Anthropomorphism is seen in recent and older children’s animated movies, children literature, comics, sci-fi, other fiction, and all the way back to ancient mythologies. Anthropomorphism has been and is used to tell stories and narratives which elucidate a meaning or moral for life.
An eye can be used to symbolize one thing, while specific nonhuman animal heads on human animal bodies symbolized different qualities.
If all we tried to do was to reference human qualities to a simple human image, it’s less descriptive in symbolic reference. But when we refer to “cunning” by pointing to a fox, or “courage” by pointing to a bear, this allows us to reference aspects of reality and ourselves in analogous correspondence to something else. This is the beginning of language by recognizing differences and then creating and inventing symbols to reference the diversity, variability and multiplicity of existence.
This is where idols of worship come from.
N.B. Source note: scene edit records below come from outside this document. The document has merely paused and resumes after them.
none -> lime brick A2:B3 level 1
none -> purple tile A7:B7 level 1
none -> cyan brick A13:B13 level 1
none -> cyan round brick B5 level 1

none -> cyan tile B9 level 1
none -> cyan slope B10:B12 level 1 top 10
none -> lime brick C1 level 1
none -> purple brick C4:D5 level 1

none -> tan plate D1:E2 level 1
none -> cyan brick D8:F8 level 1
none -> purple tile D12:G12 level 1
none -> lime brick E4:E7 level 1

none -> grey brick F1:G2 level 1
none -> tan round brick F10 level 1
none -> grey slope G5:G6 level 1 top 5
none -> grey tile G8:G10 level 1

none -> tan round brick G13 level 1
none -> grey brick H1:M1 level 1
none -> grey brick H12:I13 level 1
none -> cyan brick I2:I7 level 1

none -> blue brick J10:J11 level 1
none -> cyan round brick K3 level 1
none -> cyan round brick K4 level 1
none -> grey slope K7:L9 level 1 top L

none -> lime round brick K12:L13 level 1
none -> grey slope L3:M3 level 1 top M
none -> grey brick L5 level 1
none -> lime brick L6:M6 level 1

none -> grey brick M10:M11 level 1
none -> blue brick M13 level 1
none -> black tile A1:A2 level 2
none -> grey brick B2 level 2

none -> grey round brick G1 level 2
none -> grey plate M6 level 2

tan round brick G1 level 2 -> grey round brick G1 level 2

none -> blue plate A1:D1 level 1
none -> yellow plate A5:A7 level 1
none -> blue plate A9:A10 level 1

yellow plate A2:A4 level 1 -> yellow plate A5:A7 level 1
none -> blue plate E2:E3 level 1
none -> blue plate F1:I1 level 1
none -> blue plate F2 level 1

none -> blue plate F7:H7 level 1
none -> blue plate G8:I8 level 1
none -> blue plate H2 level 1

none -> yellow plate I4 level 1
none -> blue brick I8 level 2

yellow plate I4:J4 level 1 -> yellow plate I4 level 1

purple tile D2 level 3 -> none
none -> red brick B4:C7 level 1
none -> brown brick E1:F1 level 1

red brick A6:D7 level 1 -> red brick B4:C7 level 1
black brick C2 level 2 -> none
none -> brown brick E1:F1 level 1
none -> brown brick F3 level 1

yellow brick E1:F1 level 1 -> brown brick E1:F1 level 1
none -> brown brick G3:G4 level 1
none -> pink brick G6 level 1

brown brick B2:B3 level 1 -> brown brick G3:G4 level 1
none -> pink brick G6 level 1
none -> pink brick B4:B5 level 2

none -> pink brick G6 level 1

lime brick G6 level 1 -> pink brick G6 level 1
It’s easier to relate to abstract beliefs through an anthropomorphized, personified, projected, reified, objectified, concretized idol to worship. Using an idol, a statue, a book, pendent, necklace, anything, acts as a physical talismanic link to the symbolic image referencing the idea, belief or concept.
Anthropomorphism still useful today to convey meaning through richer imagery and symbolism. It also obfuscates clarity of simpler more precise meaning, which means it can be used to encode or occult information from those who don’t know how to read through the layers of symbolism.
Anthropomorphism is natural. Since we are our first references for understanding the world and are highly social with others, we project ourselves, a human archetypal image, onto many thing as children learning about our environment. We see a happy or angry cloud. We draw smiley faces on the sun or flowers. We are trying to relate to our environment through the closest reference we have learned about: the human form and characteristics of consciousness.